Moffat County’s Cayden King follows dream, signs to play for Mesa hoops team
High school student-athletes across the country put pen to paper for National Signing Day on Wednesday, Nov. 9, to compete in their favorite sports at the college level.
Moffat County High School was no exception.
Cayden King inked a letter of intent to play for Colorado Mesa University women’s basketball next year. The Bulldogs senior said the NCAA Division II school in Grand Junction seemed like a perfect fit for several reasons, one of which is its proximity to the Western Slope.
“I went on the visit in September, and I really loved it there,” King said. “The biggest thing for me was that I get to stay close to home. This way all my friends and family can come see me there.”
Just as important is the Mavericks’ intensity under coach Taylor Wagner.
“I love their program because they’ve built something great there,” King said. “I love the coaches, the girls there are really competitive and I’m very excited to play at the next level.”
A solid academic performance means she’ll be going to CMU on scholarship with plans to study chemistry and later go into chemical engineering.
“I’ve always been pretty fond of math and science, so I thought that’d be a good path for me,” King said.
King was joined by parents Rich and Diane and Moffat County girls hoops coach Eric Hamilton, as well as fellow students.
“It’s been a goal for her for a really long time,” Diane said. “She’s had a couple hurdles along the way, but she just keeps chugging along and taking the opportunities as they come along.”
King was an immediate sensation as a freshman in 2019, quickly becoming a starter for the varsity team and eventually leading the program in total points for the season. An ankle injury as a sophomore made things tougher and King missed a few weeks of play, though she still was among the Bulldogs’ top scorers and their best blocker that year. As a junior, King experienced an ACL injury two games into the schedule and missed the rest of the season, as well as all of the track and field season, as she went through physical therapy.
With a knee brace, King was able to add some power to the tail end of the Bulldogs volleyball season this year.
Hamilton had no trouble recalling how many basketball games the young athlete missed the past two years, because he knew not competing was the most painful thing for her.
“Twenty-six games she’s missed — games she would have been a starter.
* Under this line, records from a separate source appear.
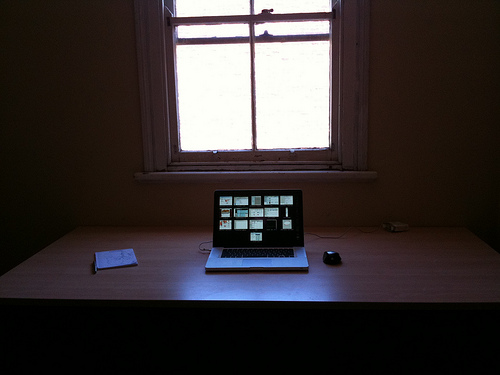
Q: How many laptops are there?
A: One.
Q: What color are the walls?
A: White.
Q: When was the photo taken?
A: Day time.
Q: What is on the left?
A: A book.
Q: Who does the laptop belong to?
A: A man.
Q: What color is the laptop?
A: Silver.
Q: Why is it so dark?
A: Dim light.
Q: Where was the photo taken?
A: In an office at home.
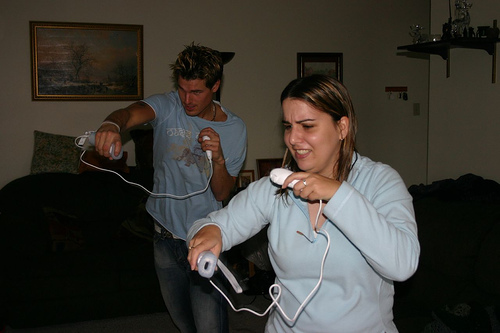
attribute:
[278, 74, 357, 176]
girl/brown hair — brown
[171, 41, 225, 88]
hair — brown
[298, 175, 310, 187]
ring — silver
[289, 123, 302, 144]
nose — woman's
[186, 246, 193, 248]
ring — gold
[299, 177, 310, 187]
ring — silver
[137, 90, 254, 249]
tee shirt — blue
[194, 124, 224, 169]
controller — game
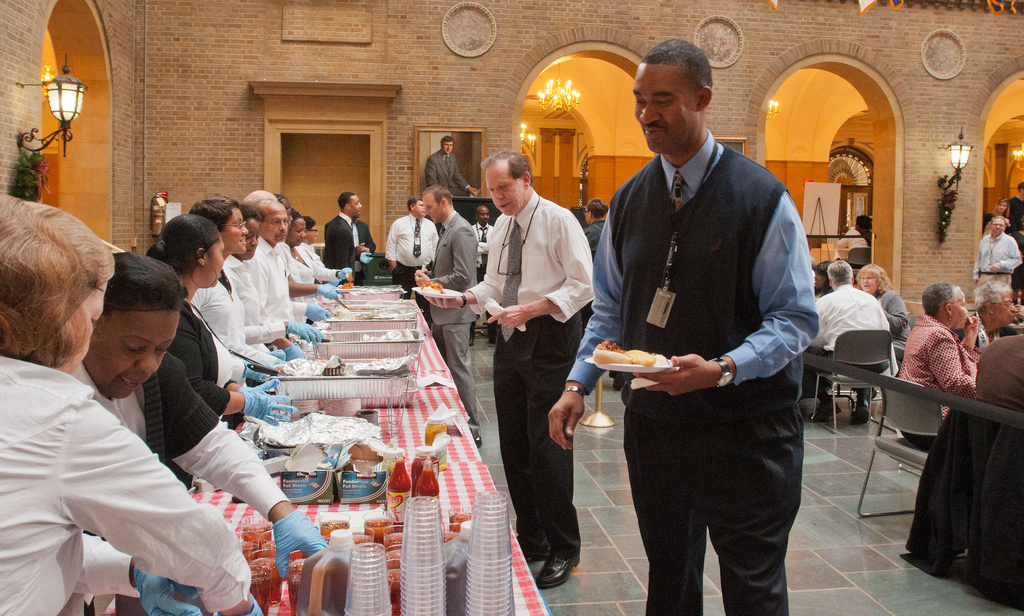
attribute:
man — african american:
[549, 47, 815, 609]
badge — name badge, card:
[644, 286, 674, 328]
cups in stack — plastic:
[342, 499, 516, 611]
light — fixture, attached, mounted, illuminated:
[21, 70, 85, 156]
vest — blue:
[609, 172, 789, 415]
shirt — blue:
[570, 154, 829, 376]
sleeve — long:
[737, 200, 819, 376]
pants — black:
[619, 393, 810, 611]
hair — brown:
[483, 159, 532, 182]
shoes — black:
[527, 545, 573, 589]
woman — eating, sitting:
[904, 280, 988, 393]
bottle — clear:
[386, 465, 403, 526]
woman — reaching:
[97, 258, 285, 526]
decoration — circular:
[439, 14, 505, 66]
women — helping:
[5, 217, 322, 611]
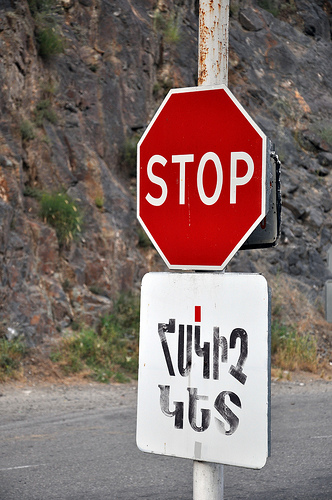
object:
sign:
[135, 272, 271, 468]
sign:
[239, 136, 281, 250]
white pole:
[191, 460, 223, 499]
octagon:
[134, 84, 266, 271]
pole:
[191, 0, 230, 499]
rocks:
[0, 0, 331, 376]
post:
[191, 461, 224, 499]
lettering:
[157, 318, 248, 385]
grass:
[0, 290, 138, 384]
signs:
[136, 83, 270, 469]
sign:
[136, 84, 267, 271]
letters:
[145, 151, 254, 208]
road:
[0, 383, 331, 498]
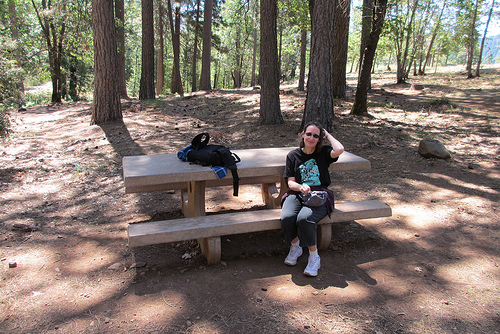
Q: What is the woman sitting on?
A: Bench.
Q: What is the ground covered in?
A: Dirt.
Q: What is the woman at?
A: Pinic table.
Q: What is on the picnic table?
A: A bag.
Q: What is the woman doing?
A: Sitting.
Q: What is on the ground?
A: Shadow.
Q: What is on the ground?
A: Sunlight.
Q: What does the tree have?
A: Trunks.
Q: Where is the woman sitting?
A: On a bench.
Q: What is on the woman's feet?
A: Sneakers.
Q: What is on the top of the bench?
A: A black bag.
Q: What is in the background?
A: Trees.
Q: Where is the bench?
A: In dirt.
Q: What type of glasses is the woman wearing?
A: Sunglasses.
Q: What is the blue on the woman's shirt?
A: A design.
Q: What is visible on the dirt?
A: Shadows of the trees.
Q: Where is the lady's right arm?
A: Touching her head.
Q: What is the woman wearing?
A: Shoes.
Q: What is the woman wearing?
A: Jeans.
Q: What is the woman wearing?
A: Shirt.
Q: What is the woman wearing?
A: Pant.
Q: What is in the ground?
A: Bench.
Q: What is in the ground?
A: Rocks.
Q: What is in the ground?
A: Trees.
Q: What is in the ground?
A: Plants.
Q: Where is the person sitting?
A: At a picnic table.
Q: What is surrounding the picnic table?
A: Trees.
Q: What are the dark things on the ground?
A: Shadows.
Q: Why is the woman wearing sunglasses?
A: It's sunny out.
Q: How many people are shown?
A: One.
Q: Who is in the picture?
A: A woman.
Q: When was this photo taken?
A: During the daytime.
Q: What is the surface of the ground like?
A: Gravel path.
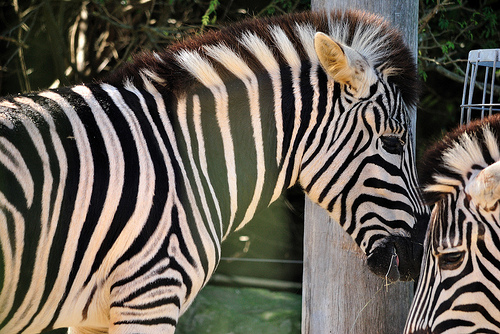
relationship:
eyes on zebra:
[372, 121, 417, 146] [19, 57, 430, 302]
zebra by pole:
[2, 5, 449, 312] [300, 0, 418, 332]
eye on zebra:
[436, 246, 466, 268] [400, 116, 500, 333]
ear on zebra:
[315, 32, 372, 99] [2, 5, 449, 312]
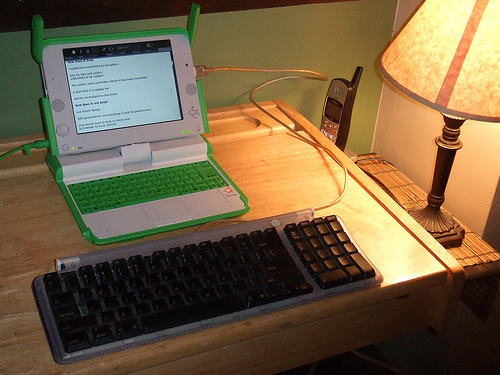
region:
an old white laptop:
[19, 37, 256, 225]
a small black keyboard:
[27, 204, 389, 368]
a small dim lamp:
[377, 0, 494, 250]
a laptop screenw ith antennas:
[23, 7, 240, 149]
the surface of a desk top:
[13, 44, 491, 366]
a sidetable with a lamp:
[352, 0, 499, 317]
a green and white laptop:
[29, 4, 249, 238]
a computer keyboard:
[34, 209, 386, 357]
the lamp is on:
[380, 0, 499, 242]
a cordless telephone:
[326, 64, 359, 150]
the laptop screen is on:
[62, 43, 186, 130]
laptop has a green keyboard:
[66, 160, 229, 212]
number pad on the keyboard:
[286, 215, 376, 290]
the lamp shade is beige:
[382, 0, 499, 125]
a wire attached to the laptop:
[191, 59, 351, 214]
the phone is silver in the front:
[320, 80, 347, 140]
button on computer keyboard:
[288, 226, 302, 241]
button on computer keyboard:
[301, 221, 317, 236]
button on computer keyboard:
[315, 218, 332, 233]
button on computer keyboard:
[327, 217, 344, 231]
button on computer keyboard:
[294, 238, 308, 250]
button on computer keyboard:
[310, 235, 322, 249]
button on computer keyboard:
[319, 232, 336, 245]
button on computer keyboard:
[334, 229, 351, 244]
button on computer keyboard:
[302, 252, 317, 266]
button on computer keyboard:
[313, 247, 330, 259]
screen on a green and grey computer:
[61, 45, 189, 129]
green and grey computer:
[26, 13, 256, 248]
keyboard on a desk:
[18, 203, 386, 365]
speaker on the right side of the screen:
[184, 80, 196, 97]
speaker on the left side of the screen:
[48, 98, 66, 114]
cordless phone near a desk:
[318, 61, 367, 152]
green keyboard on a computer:
[65, 156, 230, 213]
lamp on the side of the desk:
[371, 0, 498, 256]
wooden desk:
[1, 94, 468, 374]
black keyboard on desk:
[62, 231, 323, 328]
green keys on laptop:
[97, 151, 202, 246]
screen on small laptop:
[81, 44, 191, 132]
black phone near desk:
[317, 65, 367, 169]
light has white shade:
[387, 5, 488, 103]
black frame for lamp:
[411, 124, 493, 262]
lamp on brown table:
[372, 144, 494, 284]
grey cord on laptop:
[261, 90, 365, 225]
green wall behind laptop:
[227, 18, 267, 90]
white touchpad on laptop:
[135, 191, 210, 242]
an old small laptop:
[30, 30, 250, 245]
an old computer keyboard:
[23, 200, 397, 361]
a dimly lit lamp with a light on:
[376, 3, 491, 260]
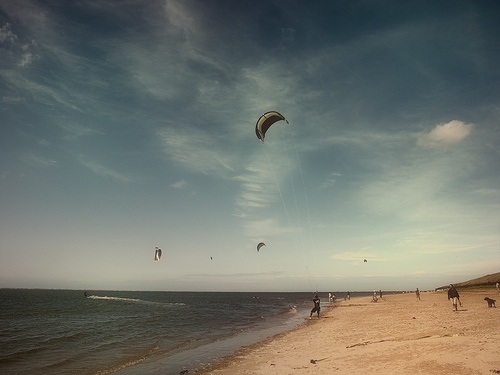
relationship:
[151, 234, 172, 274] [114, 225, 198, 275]
parasail in sky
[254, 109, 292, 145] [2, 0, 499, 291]
parasail in sky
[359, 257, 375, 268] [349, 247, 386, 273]
parasail in sky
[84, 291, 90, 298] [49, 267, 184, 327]
man parasailing in ocean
That’s a lot,” he said. “She could have just said, ‘I’m done,’ but she’s always hung in there. She’s worked really hard on her rehab. I don’t think she could give up on her dream. As a freshman, that’s all she could talk about.”
King said the injuries she’s overcome were all part of the pursuit of college ball, which she kept in mind during her recovery.
“It definitely motivated me even more,” she said. “I’m really excited for this season coming up with all my friends. I think it’ll be a really good one.”
Her mother added that King’s performance on the court is bolstered by the people all around her.
“Everybody here in Moffat County has been really supportive. That makes a big difference when you always have the support of your teammates and coaches and teachers and community behind you,” Diane said.